Directions
Turn every line of the entries below into a numbered list, dropping any blank lines.

Exercise materials
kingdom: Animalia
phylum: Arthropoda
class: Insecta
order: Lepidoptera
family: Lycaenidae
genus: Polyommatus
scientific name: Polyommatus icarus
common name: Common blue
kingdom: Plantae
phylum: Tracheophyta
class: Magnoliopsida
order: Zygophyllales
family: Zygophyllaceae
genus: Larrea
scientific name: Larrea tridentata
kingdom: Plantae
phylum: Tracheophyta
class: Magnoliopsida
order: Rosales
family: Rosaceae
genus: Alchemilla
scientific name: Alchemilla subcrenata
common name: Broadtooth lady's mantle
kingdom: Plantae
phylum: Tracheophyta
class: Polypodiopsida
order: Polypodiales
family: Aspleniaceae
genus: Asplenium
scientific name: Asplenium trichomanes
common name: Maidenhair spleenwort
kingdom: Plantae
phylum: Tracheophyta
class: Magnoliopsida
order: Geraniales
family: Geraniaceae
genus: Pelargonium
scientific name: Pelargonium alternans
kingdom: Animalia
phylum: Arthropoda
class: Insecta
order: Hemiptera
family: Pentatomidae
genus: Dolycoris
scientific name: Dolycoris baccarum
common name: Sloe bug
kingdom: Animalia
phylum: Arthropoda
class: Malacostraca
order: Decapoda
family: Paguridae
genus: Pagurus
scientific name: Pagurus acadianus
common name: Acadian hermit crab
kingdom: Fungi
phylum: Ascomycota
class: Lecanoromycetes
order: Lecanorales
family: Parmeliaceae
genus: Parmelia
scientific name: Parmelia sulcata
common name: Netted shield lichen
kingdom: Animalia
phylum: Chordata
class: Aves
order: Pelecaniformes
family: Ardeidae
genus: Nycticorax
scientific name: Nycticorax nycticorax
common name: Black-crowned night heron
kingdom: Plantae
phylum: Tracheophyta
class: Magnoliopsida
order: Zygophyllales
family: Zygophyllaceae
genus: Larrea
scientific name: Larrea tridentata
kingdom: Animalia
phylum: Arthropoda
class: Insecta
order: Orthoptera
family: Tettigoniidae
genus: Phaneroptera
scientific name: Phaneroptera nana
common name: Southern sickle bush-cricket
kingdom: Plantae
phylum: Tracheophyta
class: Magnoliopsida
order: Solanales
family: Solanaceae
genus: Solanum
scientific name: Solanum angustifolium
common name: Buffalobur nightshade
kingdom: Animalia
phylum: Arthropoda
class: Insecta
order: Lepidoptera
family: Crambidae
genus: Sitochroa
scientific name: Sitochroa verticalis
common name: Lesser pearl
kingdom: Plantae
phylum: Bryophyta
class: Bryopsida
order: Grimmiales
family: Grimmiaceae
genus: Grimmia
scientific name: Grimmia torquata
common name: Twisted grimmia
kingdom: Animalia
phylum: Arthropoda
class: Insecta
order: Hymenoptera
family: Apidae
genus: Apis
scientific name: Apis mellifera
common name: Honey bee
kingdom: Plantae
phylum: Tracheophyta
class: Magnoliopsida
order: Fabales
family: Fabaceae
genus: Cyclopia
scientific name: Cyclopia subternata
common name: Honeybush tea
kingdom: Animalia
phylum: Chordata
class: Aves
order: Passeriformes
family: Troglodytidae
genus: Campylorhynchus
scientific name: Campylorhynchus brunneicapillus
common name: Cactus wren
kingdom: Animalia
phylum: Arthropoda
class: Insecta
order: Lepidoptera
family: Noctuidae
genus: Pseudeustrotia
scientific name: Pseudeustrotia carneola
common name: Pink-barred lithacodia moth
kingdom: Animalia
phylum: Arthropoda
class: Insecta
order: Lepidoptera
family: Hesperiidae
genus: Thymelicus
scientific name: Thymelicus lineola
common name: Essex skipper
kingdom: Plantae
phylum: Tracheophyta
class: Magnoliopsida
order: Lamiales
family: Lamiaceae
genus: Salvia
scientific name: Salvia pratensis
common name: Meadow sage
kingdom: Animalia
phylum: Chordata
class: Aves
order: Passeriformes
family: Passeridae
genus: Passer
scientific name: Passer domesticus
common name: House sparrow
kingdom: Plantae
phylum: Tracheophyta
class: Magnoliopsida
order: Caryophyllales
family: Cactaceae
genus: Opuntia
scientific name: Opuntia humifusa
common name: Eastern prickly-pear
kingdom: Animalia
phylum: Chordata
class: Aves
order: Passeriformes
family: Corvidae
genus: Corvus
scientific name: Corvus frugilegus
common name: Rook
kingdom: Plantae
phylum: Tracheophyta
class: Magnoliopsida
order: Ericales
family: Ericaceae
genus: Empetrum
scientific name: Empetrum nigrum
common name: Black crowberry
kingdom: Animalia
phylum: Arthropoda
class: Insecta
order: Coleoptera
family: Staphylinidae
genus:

Task solution
1. kingdom: Animalia
2. phylum: Arthropoda
3. class: Insecta
4. order: Lepidoptera
5. family: Lycaenidae
6. genus: Polyommatus
7. scientific name: Polyommatus icarus
8. common name: Common blue
9. kingdom: Plantae
10. phylum: Tracheophyta
11. class: Magnoliopsida
12. order: Zygophyllales
13. family: Zygophyllaceae
14. genus: Larrea
15. scientific name: Larrea tridentata
16. kingdom: Plantae
17. phylum: Tracheophyta
18. class: Magnoliopsida
19. order: Rosales
20. family: Rosaceae
21. genus: Alchemilla
22. scientific name: Alchemilla subcrenata
23. common name: Broadtooth lady's mantle
24. kingdom: Plantae
25. phylum: Tracheophyta
26. class: Polypodiopsida
27. order: Polypodiales
28. family: Aspleniaceae
29. genus: Asplenium
30. scientific name: Asplenium trichomanes
31. common name: Maidenhair spleenwort
32. kingdom: Plantae
33. phylum: Tracheophyta
34. class: Magnoliopsida
35. order: Geraniales
36. family: Geraniaceae
37. genus: Pelargonium
38. scientific name: Pelargonium alternans
39. kingdom: Animalia
40. phylum: Arthropoda
41. class: Insecta
42. order: Hemiptera
43. family: Pentatomidae
44. genus: Dolycoris
45. scientific name: Dolycoris baccarum
46. common name: Sloe bug
47. kingdom: Animalia
48. phylum: Arthropoda
49. class: Malacostraca
50. order: Decapoda
51. family: Paguridae
52. genus: Pagurus
53. scientific name: Pagurus acadianus
54. common name: Acadian hermit crab
55. kingdom: Fungi
56. phylum: Ascomycota
57. class: Lecanoromycetes
58. order: Lecanorales
59. family: Parmeliaceae
60. genus: Parmelia
61. scientific name: Parmelia sulcata
62. common name: Netted shield lichen
63. kingdom: Animalia
64. phylum: Chordata
65. class: Aves
66. order: Pelecaniformes
67. family: Ardeidae
68. genus: Nycticorax
69. scientific name: Nycticorax nycticorax
70. common name: Black-crowned night heron
71. kingdom: Plantae
72. phylum: Tracheophyta
73. class: Magnoliopsida
74. order: Zygophyllales
75. family: Zygophyllaceae
76. genus: Larrea
77. scientific name: Larrea tridentata
78. kingdom: Animalia
79. phylum: Arthropoda
80. class: Insecta
81. order: Orthoptera
82. family: Tettigoniidae
83. genus: Phaneroptera
84. scientific name: Phaneroptera nana
85. common name: Southern sickle bush-cricket
86. kingdom: Plantae
87. phylum: Tracheophyta
88. class: Magnoliopsida
89. order: Solanales
90. family: Solanaceae
91. genus: Solanum
92. scientific name: Solanum angustifolium
93. common name: Buffalobur nightshade
94. kingdom: Animalia
95. phylum: Arthropoda
96. class: Insecta
97. order: Lepidoptera
98. family: Crambidae
99. genus: Sitochroa
100. scientific name: Sitochroa verticalis
101. common name: Lesser pearl
102. kingdom: Plantae
103. phylum: Bryophyta
104. class: Bryopsida
105. order: Grimmiales
106. family: Grimmiaceae
107. genus: Grimmia
108. scientific name: Grimmia torquata
109. common name: Twisted grimmia
110. kingdom: Animalia
111. phylum: Arthropoda
112. class: Insecta
113. order: Hymenoptera
114. family: Apidae
115. genus: Apis
116. scientific name: Apis mellifera
117. common name: Honey bee
118. kingdom: Plantae
119. phylum: Tracheophyta
120. class: Magnoliopsida
121. order: Fabales
122. family: Fabaceae
123. genus: Cyclopia
124. scientific name: Cyclopia subternata
125. common name: Honeybush tea
126. kingdom: Animalia
127. phylum: Chordata
128. class: Aves
129. order: Passeriformes
130. family: Troglodytidae
131. genus: Campylorhynchus
132. scientific name: Campylorhynchus brunneicapillus
133. common name: Cactus wren
134. kingdom: Animalia
135. phylum: Arthropoda
136. class: Insecta
137. order: Lepidoptera
138. family: Noctuidae
139. genus: Pseudeustrotia
140. scientific name: Pseudeustrotia carneola
141. common name: Pink-barred lithacodia moth
142. kingdom: Animalia
143. phylum: Arthropoda
144. class: Insecta
145. order: Lepidoptera
146. family: Hesperiidae
147. genus: Thymelicus
148. scientific name: Thymelicus lineola
149. common name: Essex skipper
150. kingdom: Plantae
151. phylum: Tracheophyta
152. class: Magnoliopsida
153. order: Lamiales
154. family: Lamiaceae
155. genus: Salvia
156. scientific name: Salvia pratensis
157. common name: Meadow sage
158. kingdom: Animalia
159. phylum: Chordata
160. class: Aves
161. order: Passeriformes
162. family: Passeridae
163. genus: Passer
164. scientific name: Passer domesticus
165. common name: House sparrow
166. kingdom: Plantae
167. phylum: Tracheophyta
168. class: Magnoliopsida
169. order: Caryophyllales
170. family: Cactaceae
171. genus: Opuntia
172. scientific name: Opuntia humifusa
173. common name: Eastern prickly-pear
174. kingdom: Animalia
175. phylum: Chordata
176. class: Aves
177. order: Passeriformes
178. family: Corvidae
179. genus: Corvus
180. scientific name: Corvus frugilegus
181. common name: Rook
182. kingdom: Plantae
183. phylum: Tracheophyta
184. class: Magnoliopsida
185. order: Ericales
186. family: Ericaceae
187. genus: Empetrum
188. scientific name: Empetrum nigrum
189. common name: Black crowberry
190. kingdom: Animalia
191. phylum: Arthropoda
192. class: Insecta
193. order: Coleoptera
194. family: Staphylinidae
195. genus:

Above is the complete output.